You know, Adlai Stevenson once spoke of the awful majesty of outer space. This voyage of the shuttle Discovery is over, but its spirit lives, linking the majesty of outer space with the greatness of America. And we're going to forge even stronger links as we reaffirm our commitment to the shuttle program, as our science missions open up new horizons of knowledge, and as space station Freedom symbolizes the promise of man. As we do, we will honor the spirit of Discovery, the spirit which throws open the possibilities of tomorrow and which points us toward the stars.

Gentlemen, your mission is accomplished. Your nation says, well done! Thank you, God bless you, and God bless America. Thank you, fellas.

Commander Coats. Well, thank you, Mr. President. We deeply appreciate your words of support for our country's space program. We represent thousands of people that work very hard to get the shuttle off the ground each time. And the encouragement you've shown is deeply appreciated.

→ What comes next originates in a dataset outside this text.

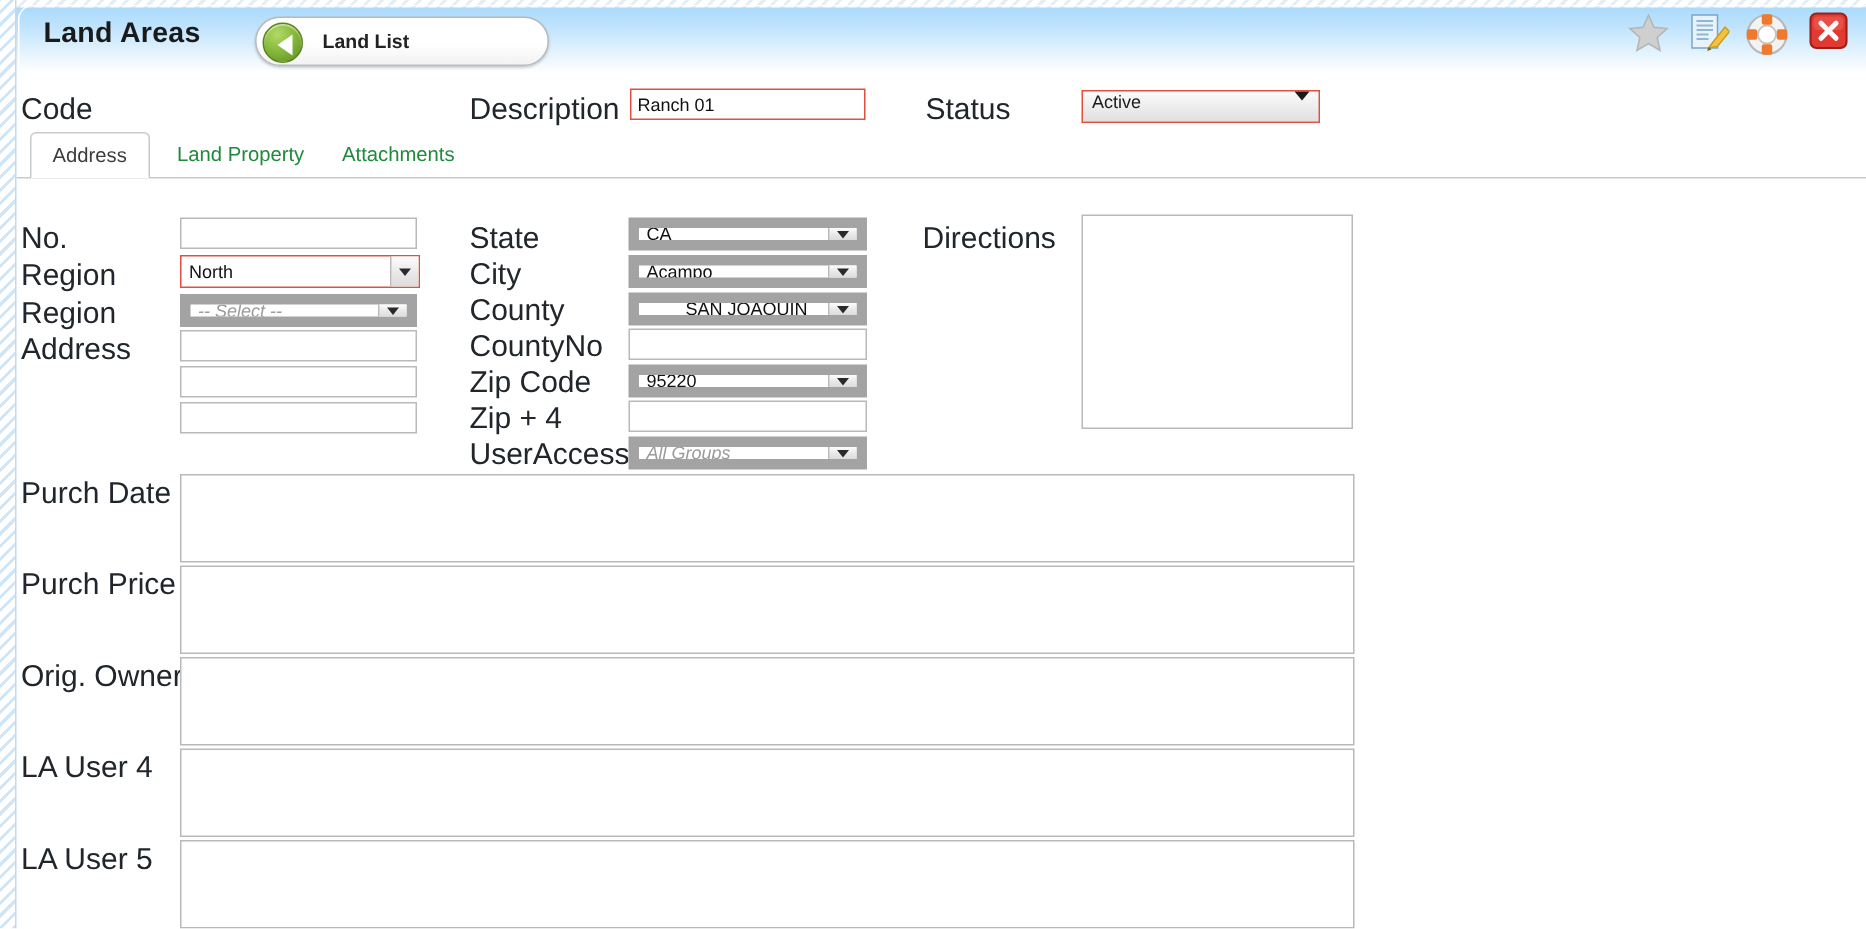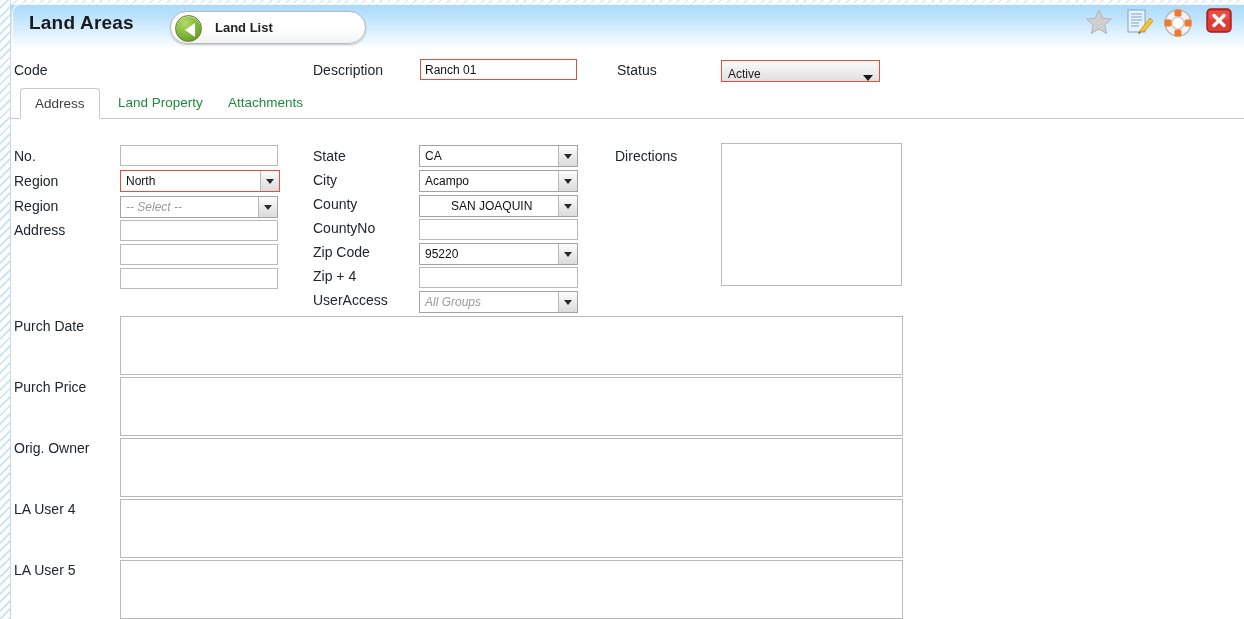"Code" .lbl { font-size: 14px -> 20px }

We also appreciate your words talking about family and the importance of youth. All of us on this crew are very proud of our wives and of our children. And when we're not working in the space program, we're talking about our families. And it's been very encouraging to us to see you and Mrs. Bush and the emphasis that you place on family. We think it's wonderful, and we applaud that, sir.

We presented Mrs. Bush with a gold shuttle charm on a necklace earlier this morning. When it became obvious that we would be flying the first flight of this administration, we had a lot of discussion about what to fly for the President. And it became apparent quickly that we really wanted to fly something for Mrs. Bush as well. She's obviously a very special lady and she's very special to us. And we presented that with her this morning, and we'd like to thank you for a very special First Lady.

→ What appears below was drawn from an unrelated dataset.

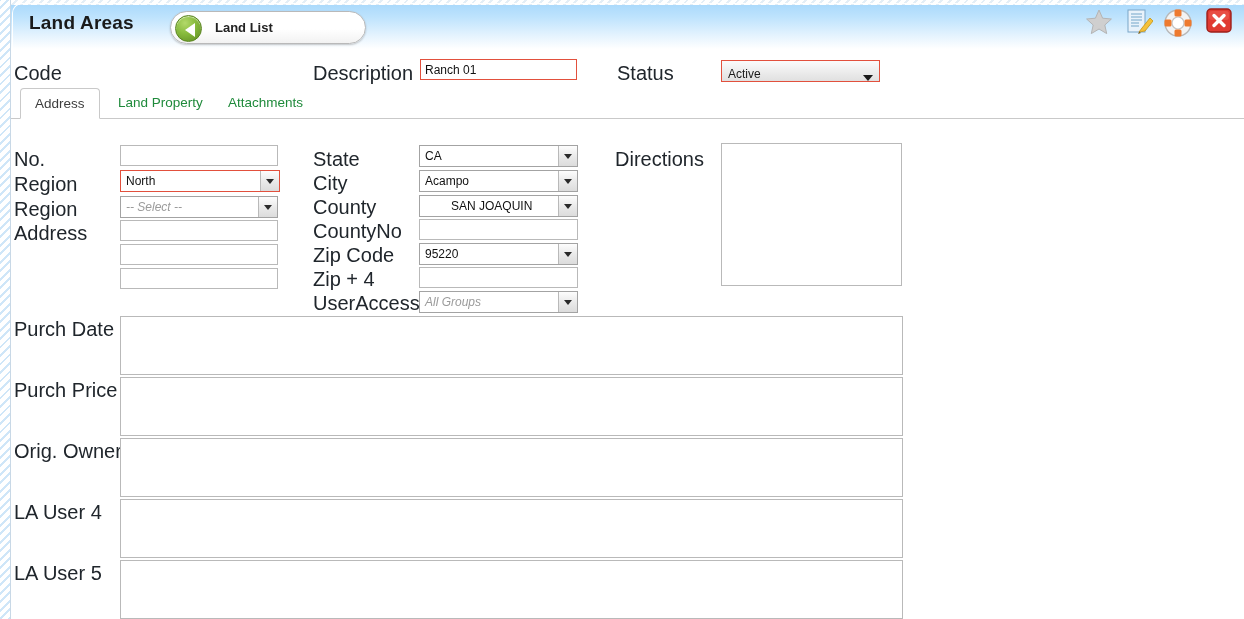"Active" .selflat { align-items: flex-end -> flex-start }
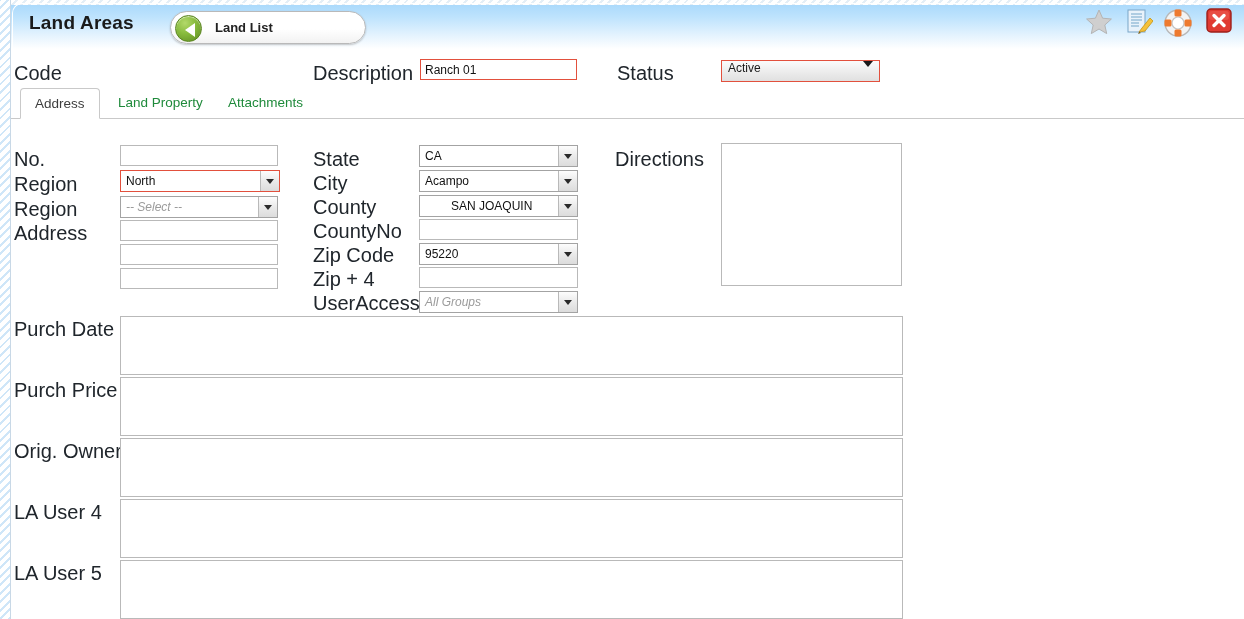"CA" .sel { border: 1px solid #a3a3a3 -> 7px solid #a3a3a3 }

When we discussed what to fly for our new President, most of us, of course, being home-ported in Houston, Texas, wanted to fly a Texas flag. It became obvious that, as proud as we are of our new President being from Texas, it probably wasn't appropriate to give you a Texas flag, sir, since you're now President of all these United States. So, we did fly a United States flag, and we'd like to present that to you right now, sir. And with it goes this plaque that says, ``Presented to the President of the United States of America, George Bush. This United States flag was flown in the official flight kit aboard the orbiter Discovery, STS 29, March 13th through 18th, 1989.'' And each of the crew members have signed it. Sir, thank you very much.

The President. That's lovely. Well, thank you for the special -- that actually went? Thank you all. Let me get the wives to come up. Come up here, ladies, so they can get a fitting group picture here. Pick out a husband. [Laughter]

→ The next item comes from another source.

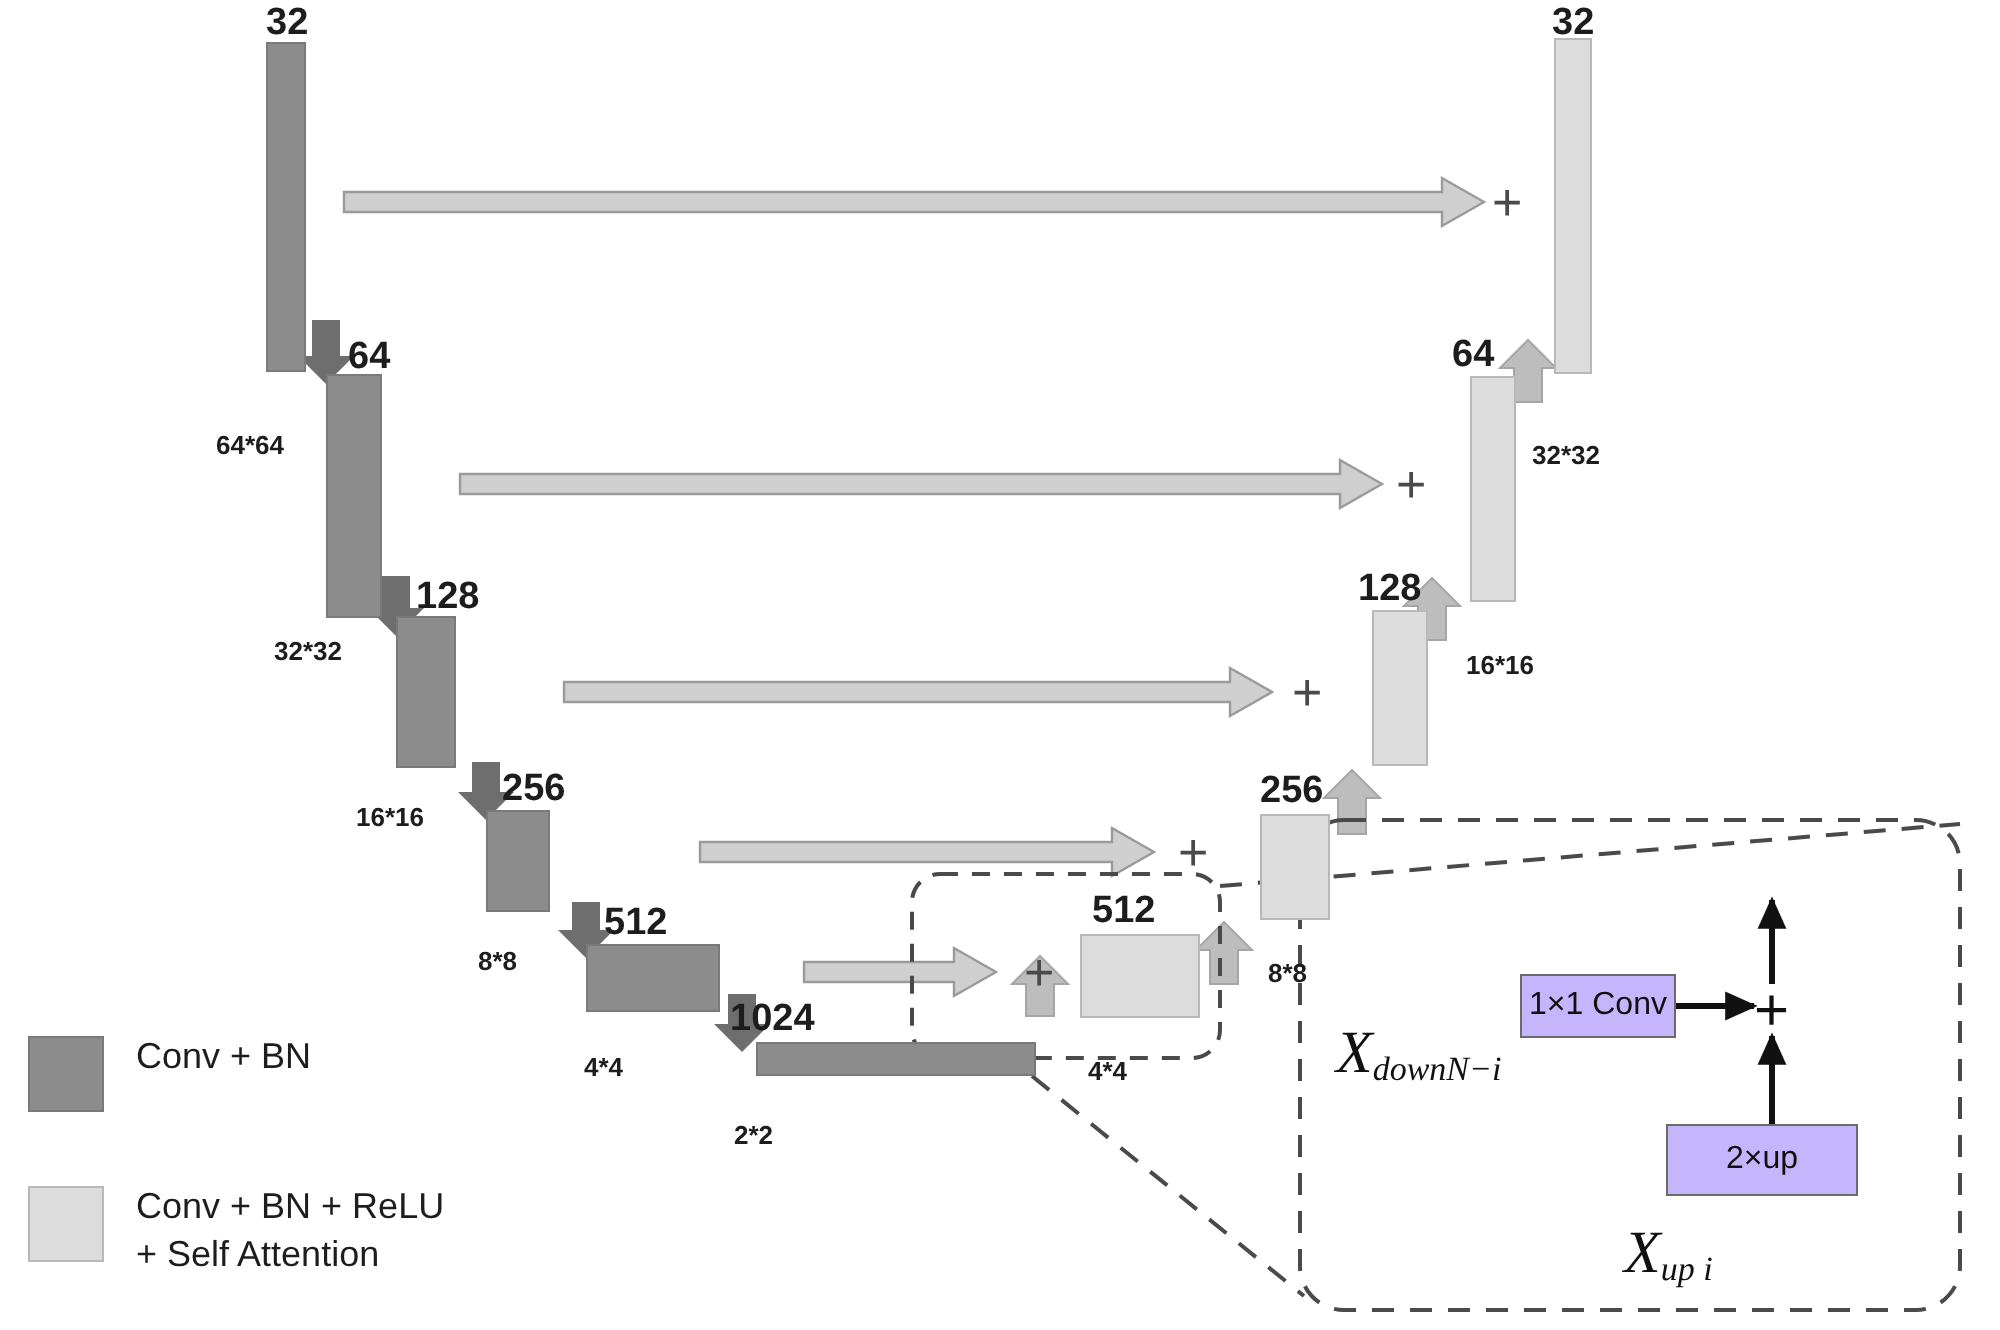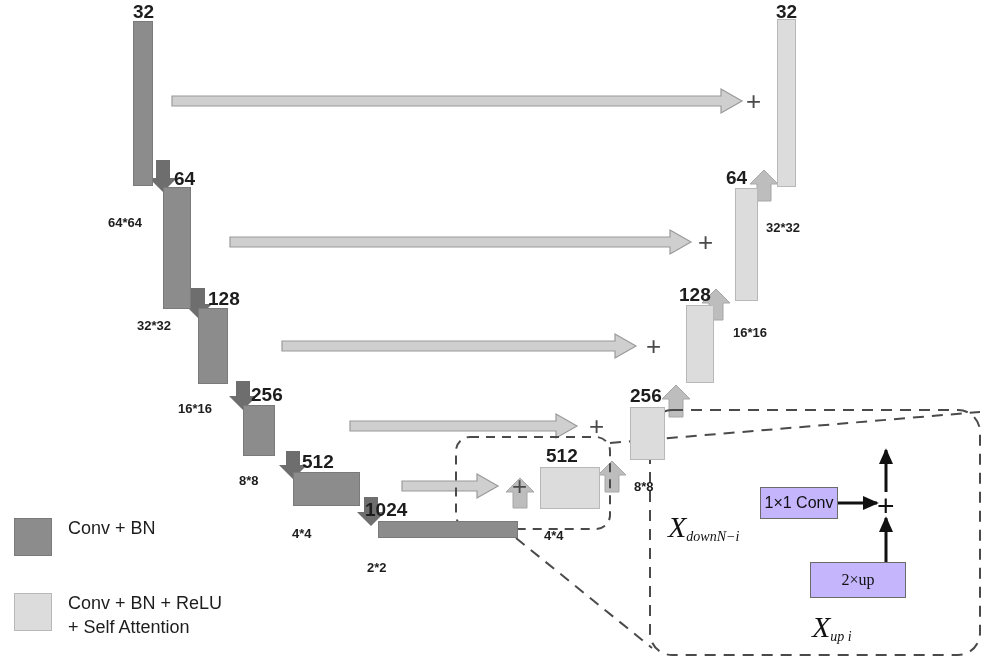"downN−i" .formula .sub { font-size: 14px -> 17px }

I'd like to ask the Members of Congress that are here to come and say hello to these gentlemen before they head on back to Houston, Texas, which I understand they're fixing to do right after this. So, I see some right here. Come on, you guys. Jim, Jamie, and the Senator -- come on. We'll just say a quick hello to these people, because I don't know if they're going to have the chance -- Congress is out -- to go up to the Hill. Here's Jim Sensenbrenner here. This is the chairman. Be nice to this guy. [Laughter]

Note: The President spoke at 11:30 a.m. in Room 450 of the Old Executive Office Building. In his closing remarks, he referred to Representatives F. James Sensenbrenner, Jr., of Wisconsin and Jamie L. Whitten of Mississippi, and Senator Quentin N. Burdick of North Dakota. The space shuttle ``Discovery'' was launched on March 13 from the Kennedy Space Center in Cape Canaveral, FL, and returned to Edwards Air Force Base, CA, on March 18. The members of the crew were: Capt. Michael L. Coats, USN, flight commander; Col. John E. Blaha, USAF, mission pilot; Col. James F. Buchli and Col. Robert C. Springer, USMC, mission specialists; and James P. Bagian, physician and mission specialist.